THE DATA:

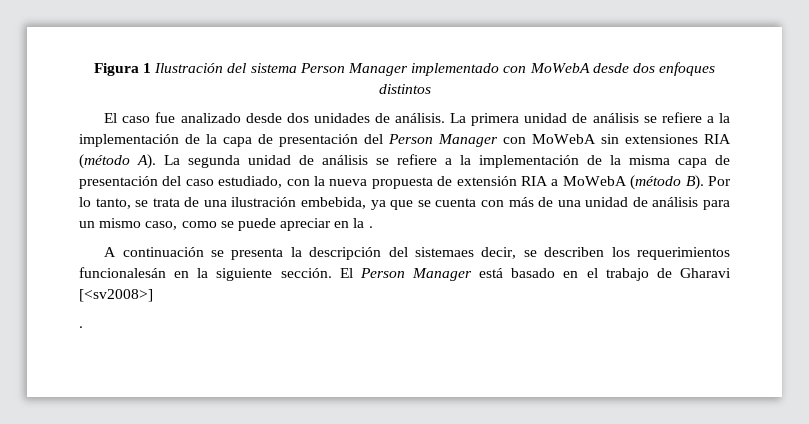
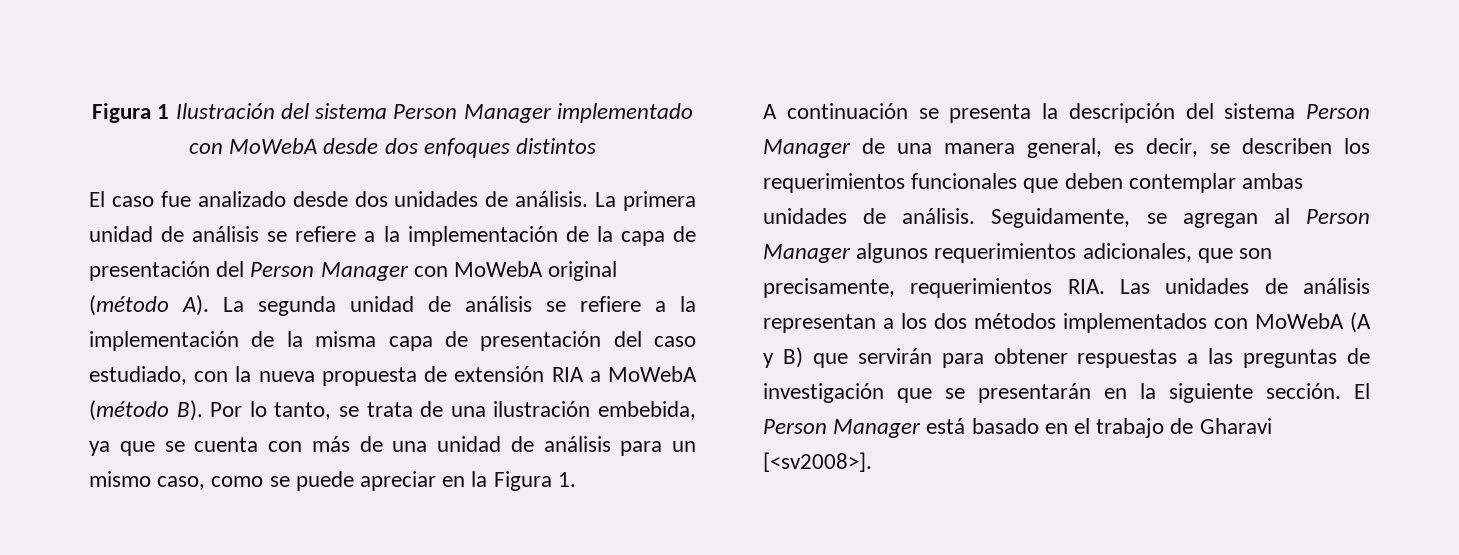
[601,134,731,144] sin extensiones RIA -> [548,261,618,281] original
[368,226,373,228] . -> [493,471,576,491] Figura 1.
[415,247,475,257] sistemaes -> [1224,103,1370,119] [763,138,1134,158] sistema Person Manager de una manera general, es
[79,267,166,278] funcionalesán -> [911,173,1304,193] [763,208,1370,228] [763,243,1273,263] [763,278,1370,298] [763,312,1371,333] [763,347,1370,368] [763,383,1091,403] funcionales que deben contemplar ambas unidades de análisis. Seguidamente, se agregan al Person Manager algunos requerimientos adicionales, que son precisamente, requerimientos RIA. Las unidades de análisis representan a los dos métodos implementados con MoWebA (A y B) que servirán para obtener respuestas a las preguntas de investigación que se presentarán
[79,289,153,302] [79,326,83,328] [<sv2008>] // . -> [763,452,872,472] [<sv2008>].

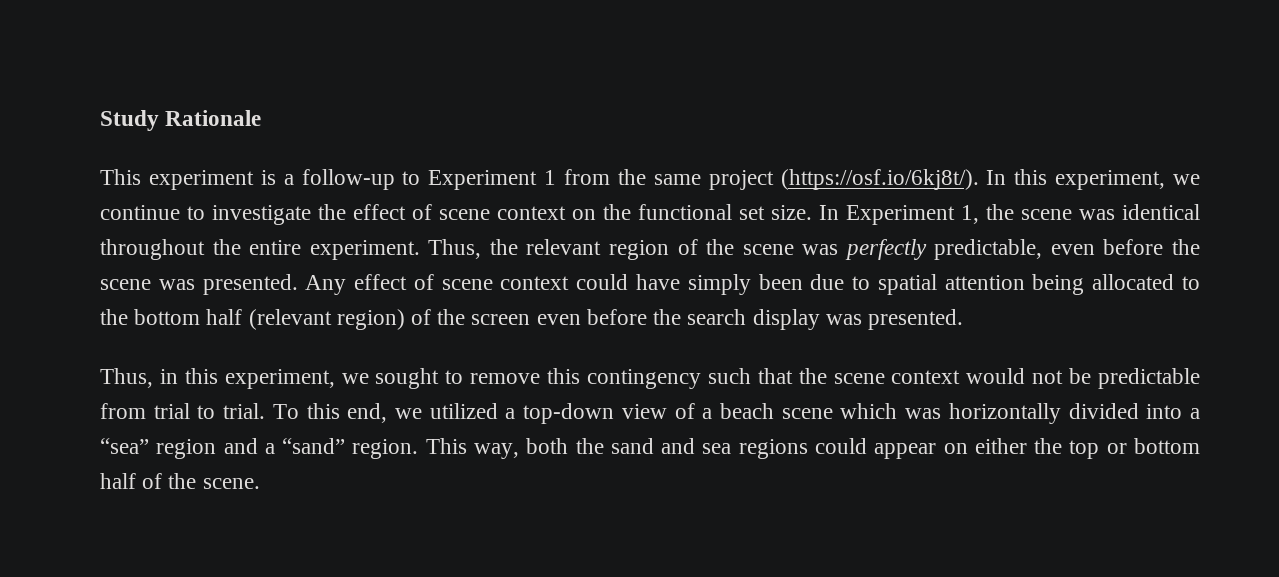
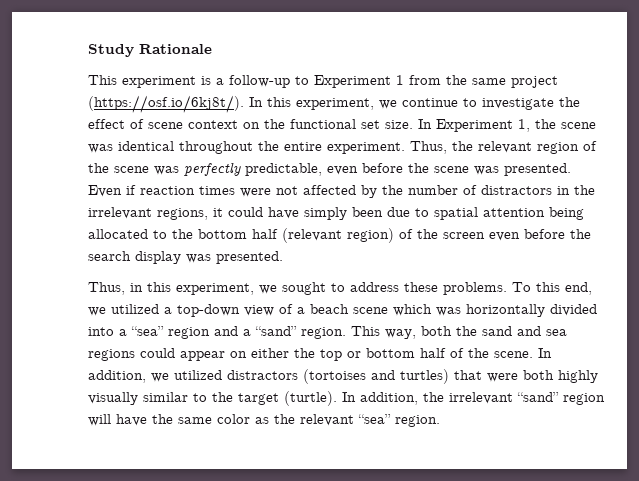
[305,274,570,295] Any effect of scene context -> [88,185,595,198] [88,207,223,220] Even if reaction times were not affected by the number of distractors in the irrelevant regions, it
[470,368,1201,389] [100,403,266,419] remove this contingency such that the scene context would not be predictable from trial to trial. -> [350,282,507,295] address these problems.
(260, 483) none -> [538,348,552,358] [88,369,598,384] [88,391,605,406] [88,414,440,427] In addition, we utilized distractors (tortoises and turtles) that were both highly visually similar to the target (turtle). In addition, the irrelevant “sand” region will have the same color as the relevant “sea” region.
---
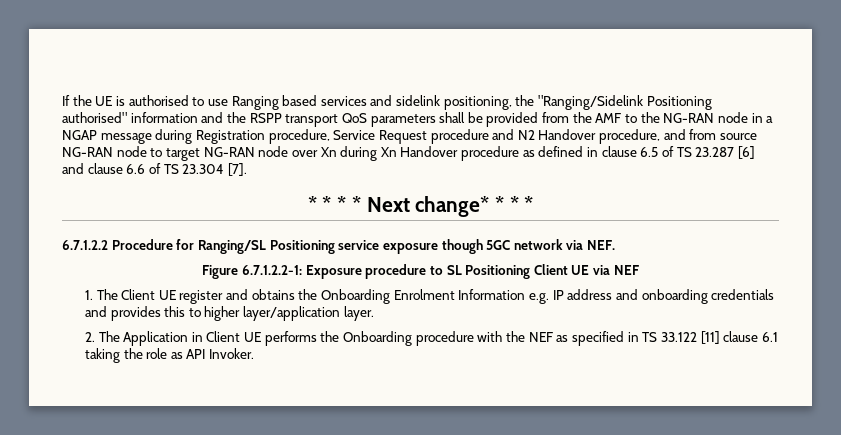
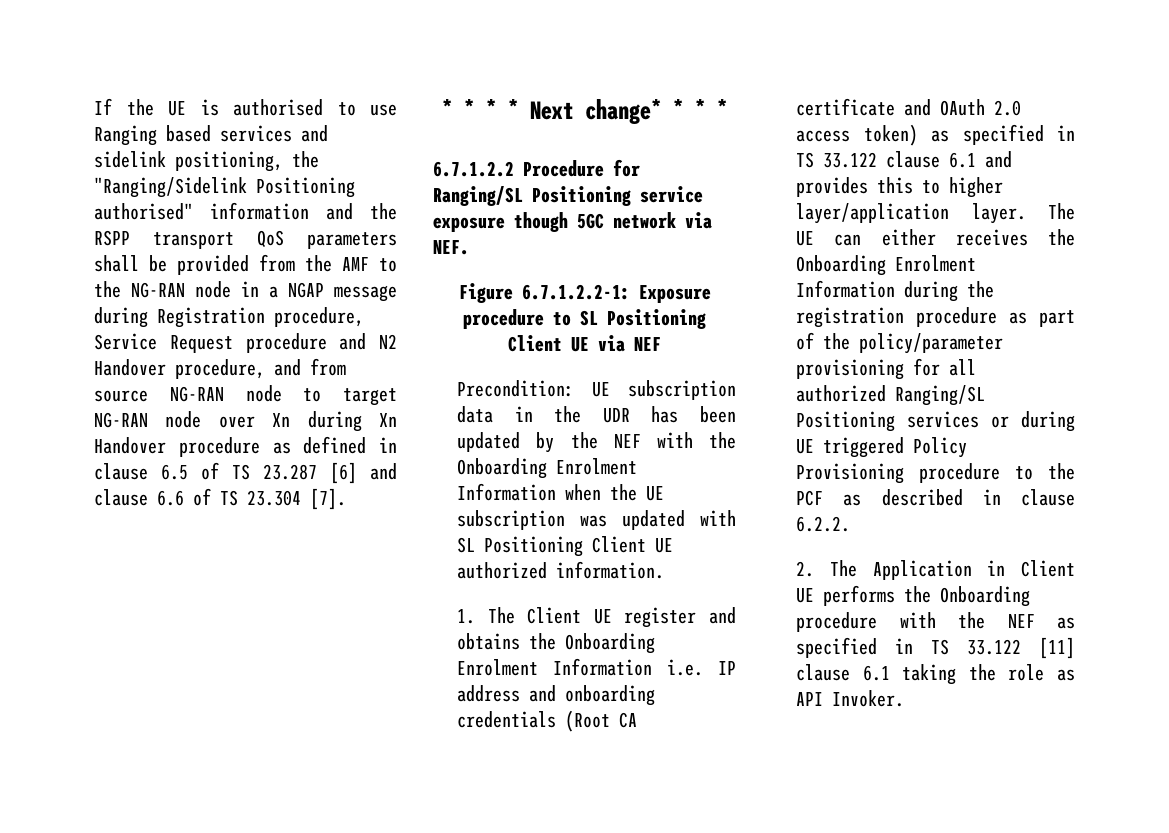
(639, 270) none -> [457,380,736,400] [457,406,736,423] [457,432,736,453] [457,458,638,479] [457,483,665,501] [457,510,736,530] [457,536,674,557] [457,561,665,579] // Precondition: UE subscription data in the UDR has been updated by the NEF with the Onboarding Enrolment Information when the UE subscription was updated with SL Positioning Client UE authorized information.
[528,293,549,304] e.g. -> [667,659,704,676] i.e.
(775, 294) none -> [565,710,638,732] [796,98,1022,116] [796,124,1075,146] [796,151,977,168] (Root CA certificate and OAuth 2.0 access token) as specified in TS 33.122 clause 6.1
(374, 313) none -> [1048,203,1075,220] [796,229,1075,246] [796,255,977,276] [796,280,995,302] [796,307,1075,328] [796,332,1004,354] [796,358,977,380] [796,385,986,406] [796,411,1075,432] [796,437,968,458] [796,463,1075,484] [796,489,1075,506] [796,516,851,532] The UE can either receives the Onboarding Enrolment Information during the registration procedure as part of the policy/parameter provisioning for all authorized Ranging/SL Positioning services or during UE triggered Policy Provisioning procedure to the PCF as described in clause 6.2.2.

REQUEST:
Going back over the entries above, copy word for word every line from the one that has "[415,247,475,257] sistemaes ->" on through the one that has "[79,289,153,302] [79,326,83,328] [<sv2008>]".

SOLUTION TO THE EXERCISE:
[415,247,475,257] sistemaes -> [1224,103,1370,119] [763,138,1134,158] sistema Person Manager de una manera general, es
[79,267,166,278] funcionalesán -> [911,173,1304,193] [763,208,1370,228] [763,243,1273,263] [763,278,1370,298] [763,312,1371,333] [763,347,1370,368] [763,383,1091,403] funcionales que deben contemplar ambas unidades de análisis. Seguidamente, se agregan al Person Manager algunos requerimientos adicionales, que son precisamente, requerimientos RIA. Las unidades de análisis representan a los dos métodos implementados con MoWebA (A y B) que servirán para obtener respuestas a las preguntas de investigación que se presentarán
[79,289,153,302] [79,326,83,328] [<sv2008>] // . -> [763,452,872,472] [<sv2008>].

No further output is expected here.